## WHAT TO PRODUCE
Recast every line of the data below as a Markdown table with the columns Row and Line, numbering the rows and omitting blank lines. Keep the pictures out of the table.

Physical quantity readout data:
********
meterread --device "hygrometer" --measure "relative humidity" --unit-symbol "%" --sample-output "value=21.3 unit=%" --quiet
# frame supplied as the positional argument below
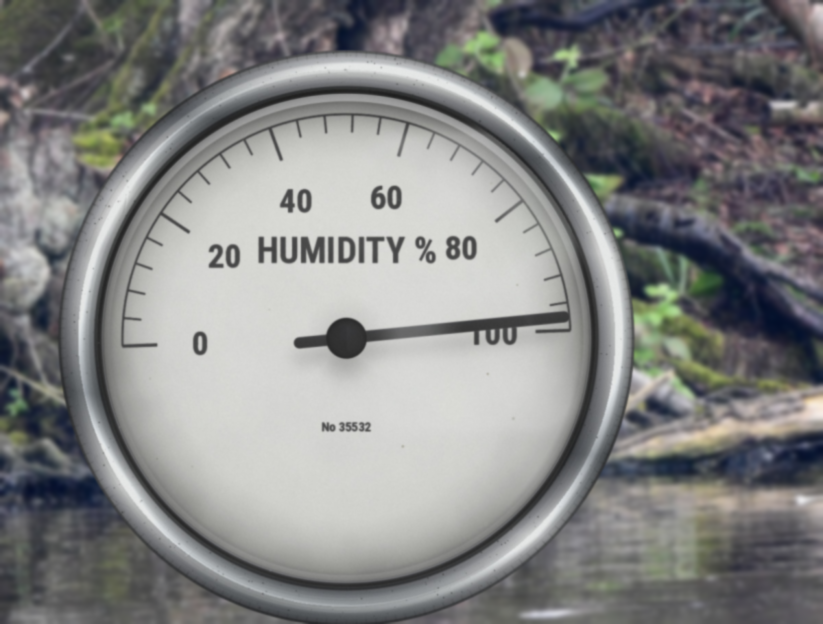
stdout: value=98 unit=%
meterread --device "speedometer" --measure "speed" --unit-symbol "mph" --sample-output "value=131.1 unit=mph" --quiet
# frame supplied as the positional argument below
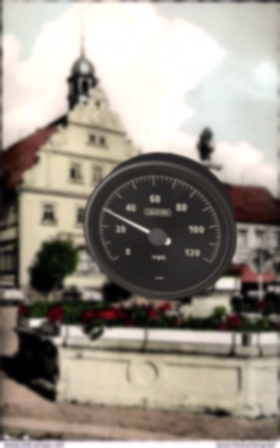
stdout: value=30 unit=mph
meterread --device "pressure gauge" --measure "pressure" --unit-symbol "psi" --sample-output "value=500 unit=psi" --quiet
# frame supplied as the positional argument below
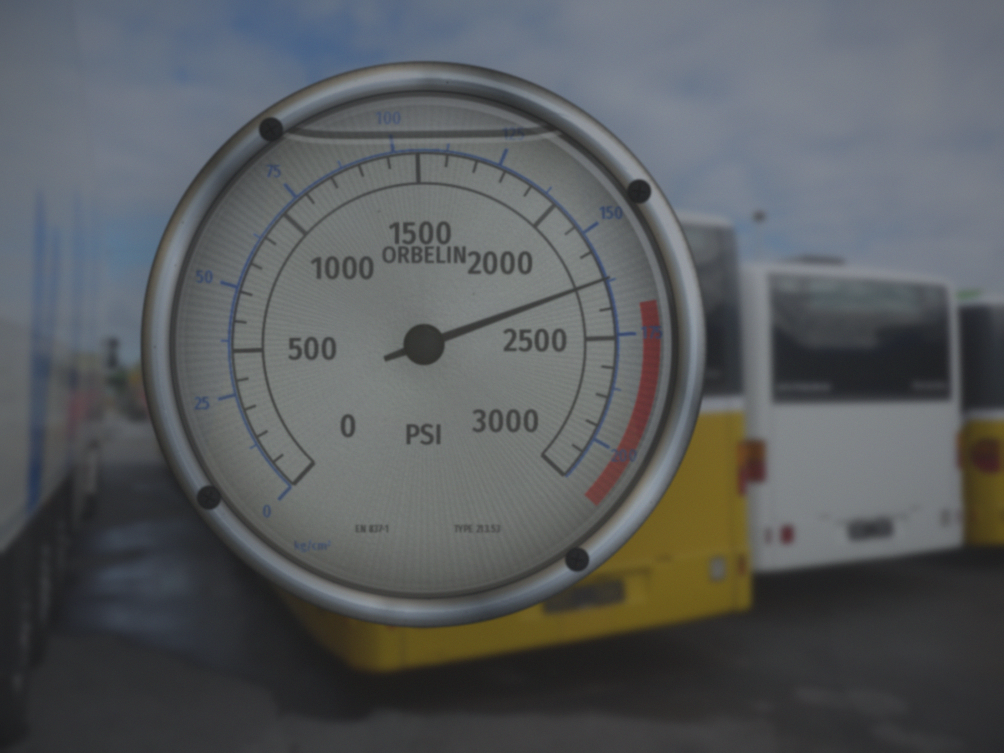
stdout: value=2300 unit=psi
********
## EXERCISE SOLUTION
| Row | Line |
|---|---|
| 1 | meterread --device "hygrometer" --measure "relative humidity" --unit-symbol "%" --sample-output "value=21.3 unit=%" --quiet |
| 2 | # frame supplied as the positional argument below |
| 3 | stdout: value=98 unit=% |
| 4 | meterread --device "speedometer" --measure "speed" --unit-symbol "mph" --sample-output "value=131.1 unit=mph" --quiet |
| 5 | # frame supplied as the positional argument below |
| 6 | stdout: value=30 unit=mph |
| 7 | meterread --device "pressure gauge" --measure "pressure" --unit-symbol "psi" --sample-output "value=500 unit=psi" --quiet |
| 8 | # frame supplied as the positional argument below |
| 9 | stdout: value=2300 unit=psi |